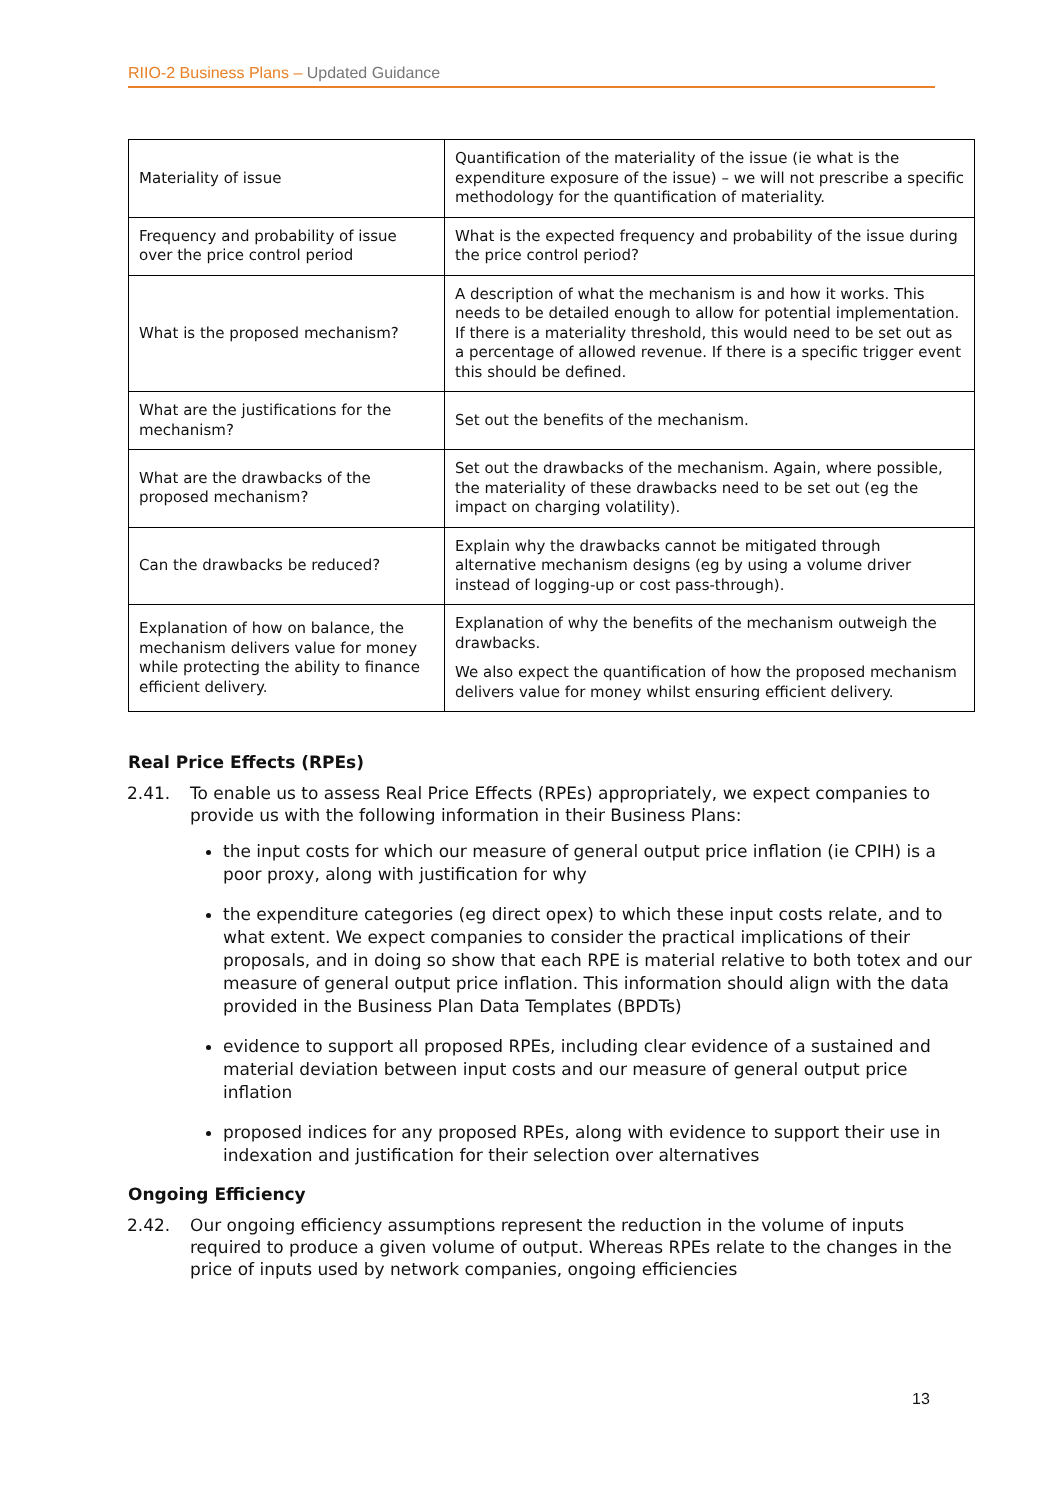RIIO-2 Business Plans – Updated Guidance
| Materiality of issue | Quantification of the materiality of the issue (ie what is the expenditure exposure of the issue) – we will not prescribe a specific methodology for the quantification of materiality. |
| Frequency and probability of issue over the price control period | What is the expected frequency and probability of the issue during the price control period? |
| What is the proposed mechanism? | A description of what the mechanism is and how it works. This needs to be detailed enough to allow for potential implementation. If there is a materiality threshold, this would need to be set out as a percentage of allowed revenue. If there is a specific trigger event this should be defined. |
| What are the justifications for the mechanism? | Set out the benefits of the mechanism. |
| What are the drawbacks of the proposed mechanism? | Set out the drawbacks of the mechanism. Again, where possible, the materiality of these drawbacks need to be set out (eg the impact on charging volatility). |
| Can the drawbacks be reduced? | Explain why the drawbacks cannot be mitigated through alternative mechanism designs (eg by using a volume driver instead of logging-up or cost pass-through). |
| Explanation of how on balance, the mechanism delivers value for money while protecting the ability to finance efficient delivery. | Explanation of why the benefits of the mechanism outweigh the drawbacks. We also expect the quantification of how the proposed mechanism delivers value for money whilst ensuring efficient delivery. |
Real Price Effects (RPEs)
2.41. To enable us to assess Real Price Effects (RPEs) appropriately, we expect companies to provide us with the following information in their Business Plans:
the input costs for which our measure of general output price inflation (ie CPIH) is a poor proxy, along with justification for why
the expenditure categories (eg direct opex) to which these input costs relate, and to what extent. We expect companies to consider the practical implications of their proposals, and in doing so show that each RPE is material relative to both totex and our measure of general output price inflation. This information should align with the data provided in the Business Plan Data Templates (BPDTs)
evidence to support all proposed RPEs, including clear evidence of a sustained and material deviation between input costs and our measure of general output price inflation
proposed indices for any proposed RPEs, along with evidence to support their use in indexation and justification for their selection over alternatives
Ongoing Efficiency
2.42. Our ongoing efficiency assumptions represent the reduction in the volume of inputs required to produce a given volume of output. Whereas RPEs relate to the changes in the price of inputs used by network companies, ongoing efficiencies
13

[The problem] Restate the full listing word for word, excluding images.

[Problem solution]
RIIO-2 Business Plans – Updated Guidance
| Materiality of issue | Quantification of the materiality of the issue (ie what is the expenditure exposure of the issue) – we will not prescribe a specific methodology for the quantification of materiality. |
| Frequency and probability of issue over the price control period | What is the expected frequency and probability of the issue during the price control period? |
| What is the proposed mechanism? | A description of what the mechanism is and how it works. This needs to be detailed enough to allow for potential implementation. If there is a materiality threshold, this would need to be set out as a percentage of allowed revenue. If there is a specific trigger event this should be defined. |
| What are the justifications for the mechanism? | Set out the benefits of the mechanism. |
| What are the drawbacks of the proposed mechanism? | Set out the drawbacks of the mechanism. Again, where possible, the materiality of these drawbacks need to be set out (eg the impact on charging volatility). |
| Can the drawbacks be reduced? | Explain why the drawbacks cannot be mitigated through alternative mechanism designs (eg by using a volume driver instead of logging-up or cost pass-through). |
| Explanation of how on balance, the mechanism delivers value for money while protecting the ability to finance efficient delivery. | Explanation of why the benefits of the mechanism outweigh the drawbacks. We also expect the quantification of how the proposed mechanism delivers value for money whilst ensuring efficient delivery. |
Real Price Effects (RPEs)
2.41. To enable us to assess Real Price Effects (RPEs) appropriately, we expect companies to provide us with the following information in their Business Plans:
the input costs for which our measure of general output price inflation (ie CPIH) is a poor proxy, along with justification for why
the expenditure categories (eg direct opex) to which these input costs relate, and to what extent. We expect companies to consider the practical implications of their proposals, and in doing so show that each RPE is material relative to both totex and our measure of general output price inflation. This information should align with the data provided in the Business Plan Data Templates (BPDTs)
evidence to support all proposed RPEs, including clear evidence of a sustained and material deviation between input costs and our measure of general output price inflation
proposed indices for any proposed RPEs, along with evidence to support their use in indexation and justification for their selection over alternatives
Ongoing Efficiency
2.42. Our ongoing efficiency assumptions represent the reduction in the volume of inputs required to produce a given volume of output. Whereas RPEs relate to the changes in the price of inputs used by network companies, ongoing efficiencies
13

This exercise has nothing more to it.